Вчера – день примечательных встреч. В час – завтрак с о.Георгием Граббе в ресторане отеля Commodore [о возможном соединении с Зарубежной Церковью]. Эта встреча, подготовленная "контактами" с Н.Н., тем не менее, неизмеримо приятнее, чем я, откровенно говоря, ожидал. Тот стиль людей "нашего круга", который все делает неизмеримо легче: знаешь, что не нарвешься на хамство, на грубость. Мы быстро соглашаемся, что препятствия не только к единству, но и к простой detente[136] огромные. Соглашаемся с Талейраном, что "la politique c'est l'art du possible"[137] . И все же что-то определенно "сдвинулось", ибо разговор идет не о дьявольщине Патриархии, не об "апостазии"[138] и вообще не о всей привычной "зарубежной" риторике, а о том, как достичь какого-то соглашения без – с одной стороны – совершенно невозможного отказа от автокефалии, а с другой – столь же невозможного отказа от идей Русской Зарубежной Церкви. Договариваемся и до agenda[139] : Москва, "чистое Православие", полемика. Договариваемся, главное, продолжать пытаться "договариваться". Увидим. Теперь нужно будет сильно думать о "формуле". О.Граббе – очевидно не фанатик, что я всегда знал (об о. Константине Зайцеве он говорит: "Это интеллигент, так до конца никогда не воцерковившийся"). Но он консерватор в чистом виде, в смысле нечувствия проблем, окромя формальных (канонических, организационных). Чистое Православие, ему это несомненно, включает всенощную – и точка. "Проблема всенощной" – очевидно уже склонение в модернизм и т.д. "Американцев" – то есть карпатороссов, галичан и пр. – нужно просто учить русскому Православию, то есть в конце концов некоему бытовому стилю. Все это – мои формулировки, но они точно соответствуют психологическому типу о.Граббе. В этом смысле у карловчан действительно есть стиль – а не только "стилизация", но это делает всякий разговор с ними столь трудным, ибо стиль исключает возможность просто понять, услышать то, что вне этого стиля и ставит его под вопрос. Горе, однако, в том, что если для людей поколения Граббе это органический стиль, то для более молодых, попадающих в их орбиту, это "стилизация", неизбежно ведущая к надрыву и нервозу. Может быть, каким-то внутренним чутьем он именно это и чувствует. Не знаю. Но от встречи и беседы не осталось никакого неприятного чувства, никакого осадка.

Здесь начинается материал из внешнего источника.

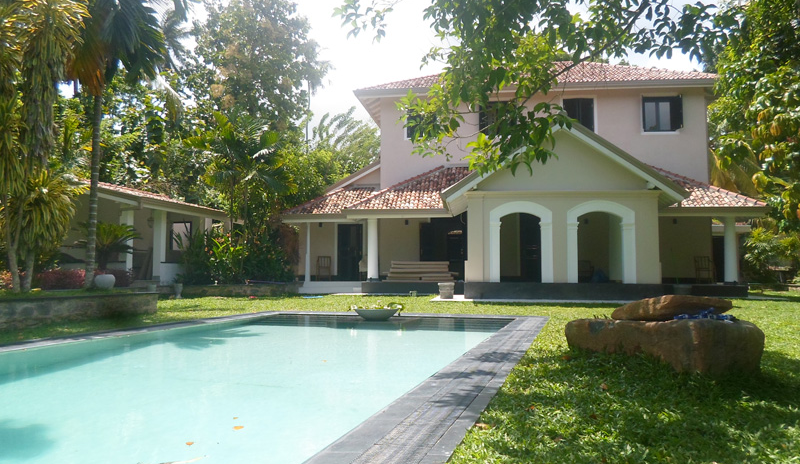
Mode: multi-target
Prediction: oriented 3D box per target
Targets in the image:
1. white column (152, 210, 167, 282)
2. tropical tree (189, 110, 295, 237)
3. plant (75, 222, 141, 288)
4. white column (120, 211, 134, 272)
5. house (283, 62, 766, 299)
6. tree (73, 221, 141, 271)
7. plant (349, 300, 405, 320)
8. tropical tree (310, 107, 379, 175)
[{"bbox_3d":[-7.158,0.412,17.132,0.290,2.109,0.290,-1,-4,18],"label":"white column"},{"bbox_3d":[-5.043,-1.129,18.026,3.100,5.408,3.000,0,-4,7],"label":"tropical tree"},{"bbox_3d":[-6.434,0.511,12.653,1.420,1.443,1.350,0,-4,7],"label":"plant"},{"bbox_3d":[-8.119,0.405,17.132,0.290,2.094,0.290,-1,-4,18],"label":"white column"},{"bbox_3d":[4.182,-2.540,22.976,16.062,9.810,12.600,0,-4,7],"label":"house"},{"bbox_3d":[-6.733,0.506,13.152,1.500,1.494,1.450,0,-4,7],"label":"tree"},{"bbox_3d":[-0.395,1.380,10.089,0.920,0.349,0.850,0,-4,7],"label":"plant"},{"bbox_3d":[-2.670,-1.862,27.727,3.600,8.457,3.400,0,-4,7],"label":"tropical tree"}]

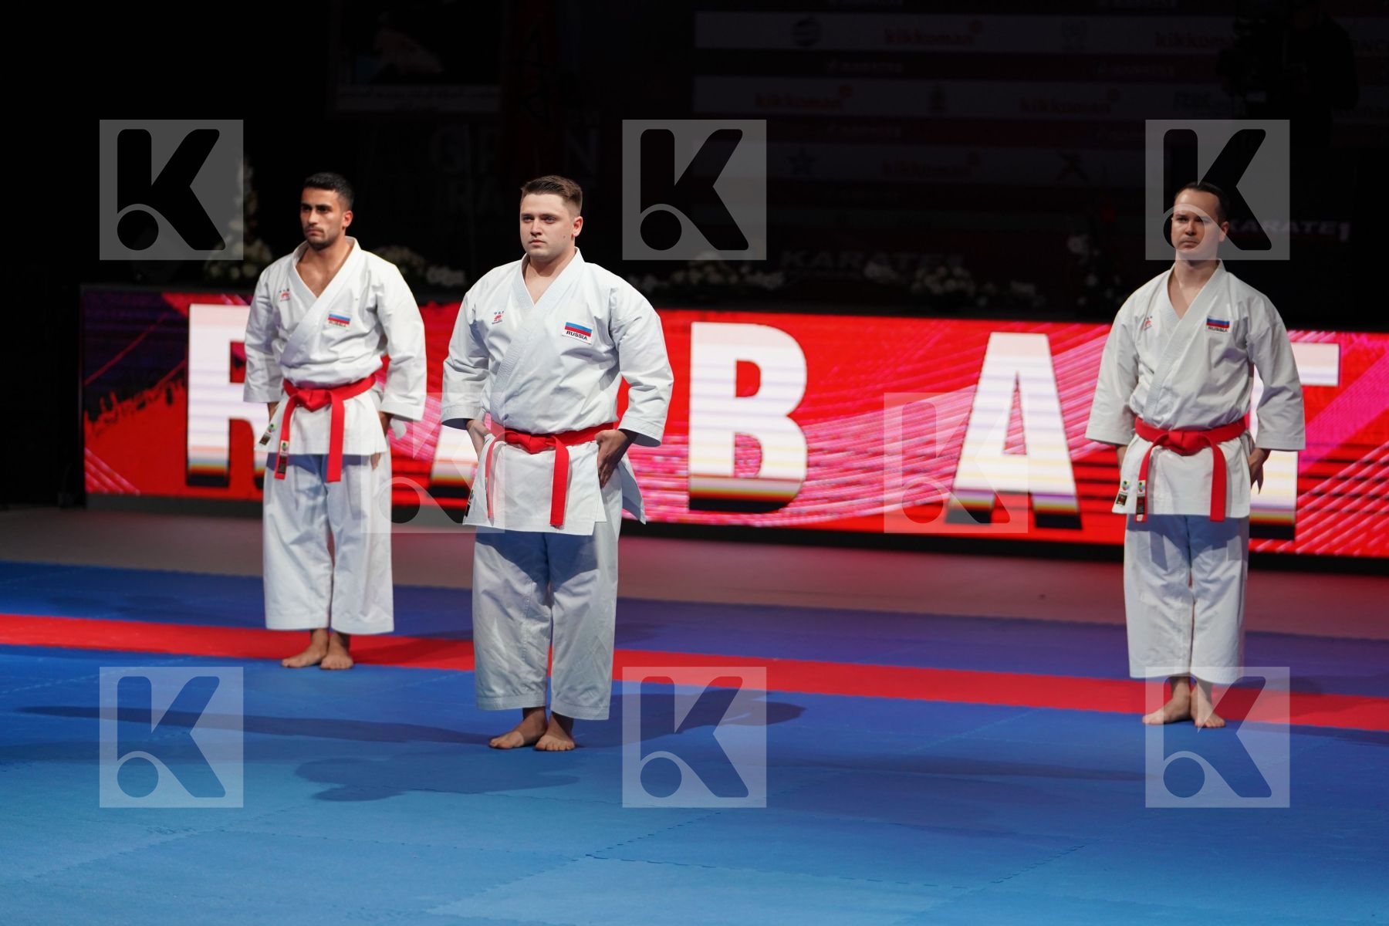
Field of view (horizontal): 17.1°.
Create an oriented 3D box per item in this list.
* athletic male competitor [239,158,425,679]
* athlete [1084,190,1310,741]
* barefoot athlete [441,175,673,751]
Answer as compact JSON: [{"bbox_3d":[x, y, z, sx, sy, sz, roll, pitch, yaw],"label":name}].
[{"bbox_3d":[-1.247,-0.152,16.023,0.680,1.694,0.386,3,3,20],"label":"athletic male competitor"},{"bbox_3d":[1.593,-0.034,14.823,0.710,1.723,0.386,3,3,20],"label":"athlete"},{"bbox_3d":[-0.414,-0.006,13.751,0.721,1.686,0.386,3,3,20],"label":"barefoot athlete"}]

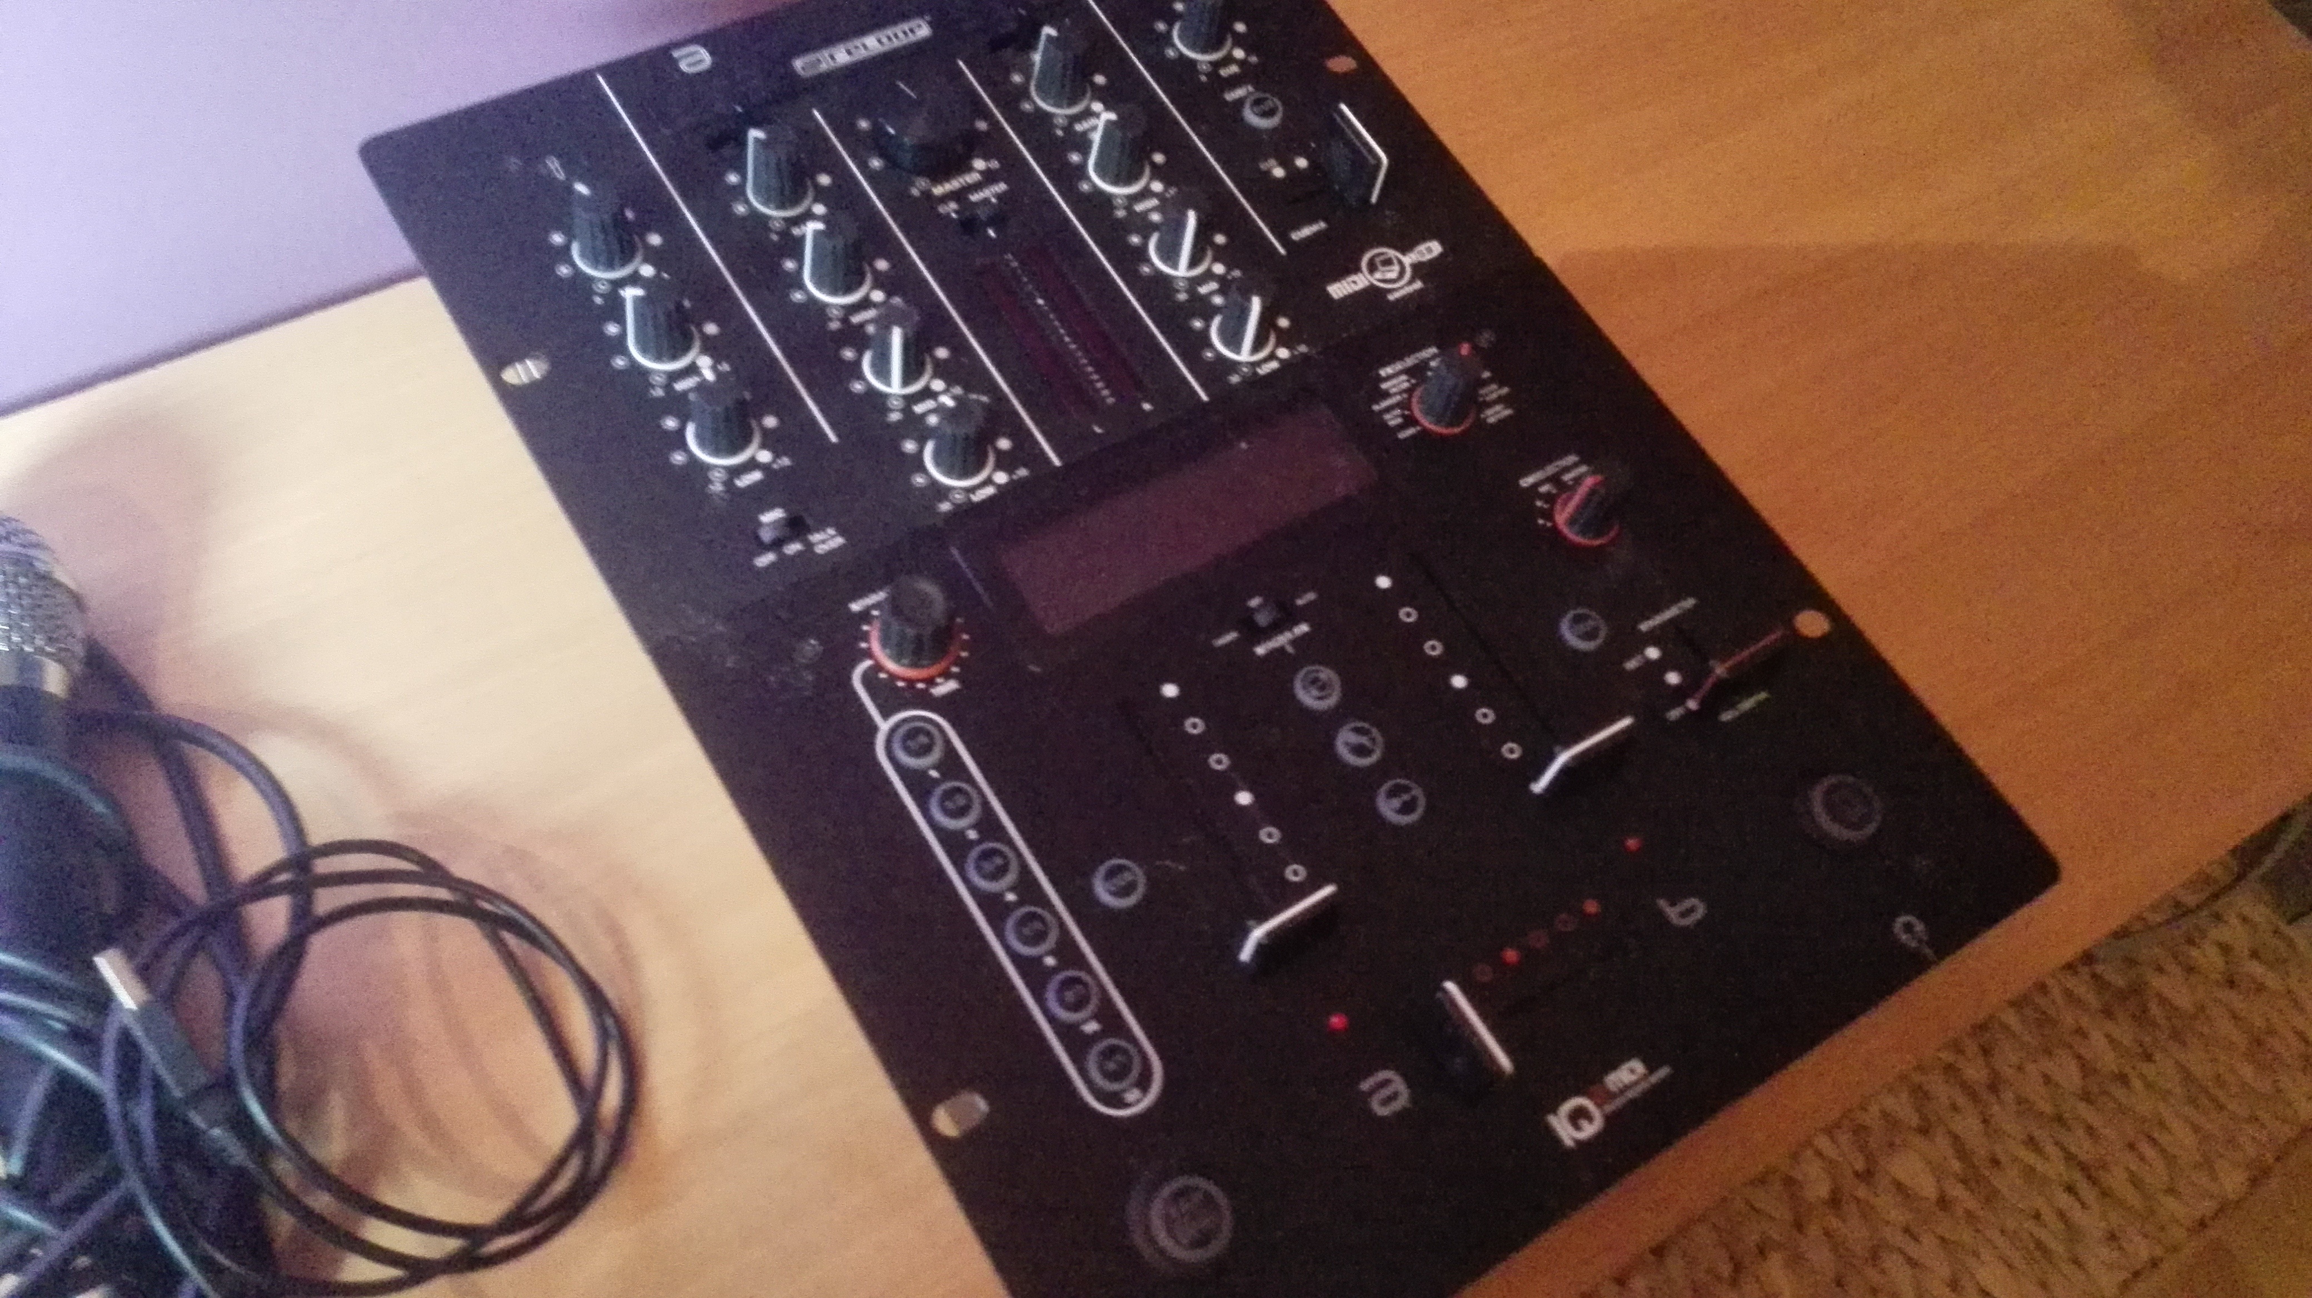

Из Commodore еду в мизерабельный Hotel Latham, где ждет меня милейший Миша Меерсон, недавно приехавший из Парижа. Я встретился с ним в Париже в июне. Провел несколько часов с ним и с покойным Колей Кишиловым на съезде РСХД. Необычайно светлая личность, но, как и все "новые", Меерсон одержим идеей "миссии", у него свои проекты (центр, журнал и т.д.). Русский мальчик, вносящий поправки – уверенной рукой – в карту звездного неба. Это не самомнение, не гордость и даже не самоуверенность. Это плод подполья, необходимости годами и в одиночестве, в некоем безвоздушном пространстве, вынашивать идеи. Но порыв, чистота, идеализм – поразительные.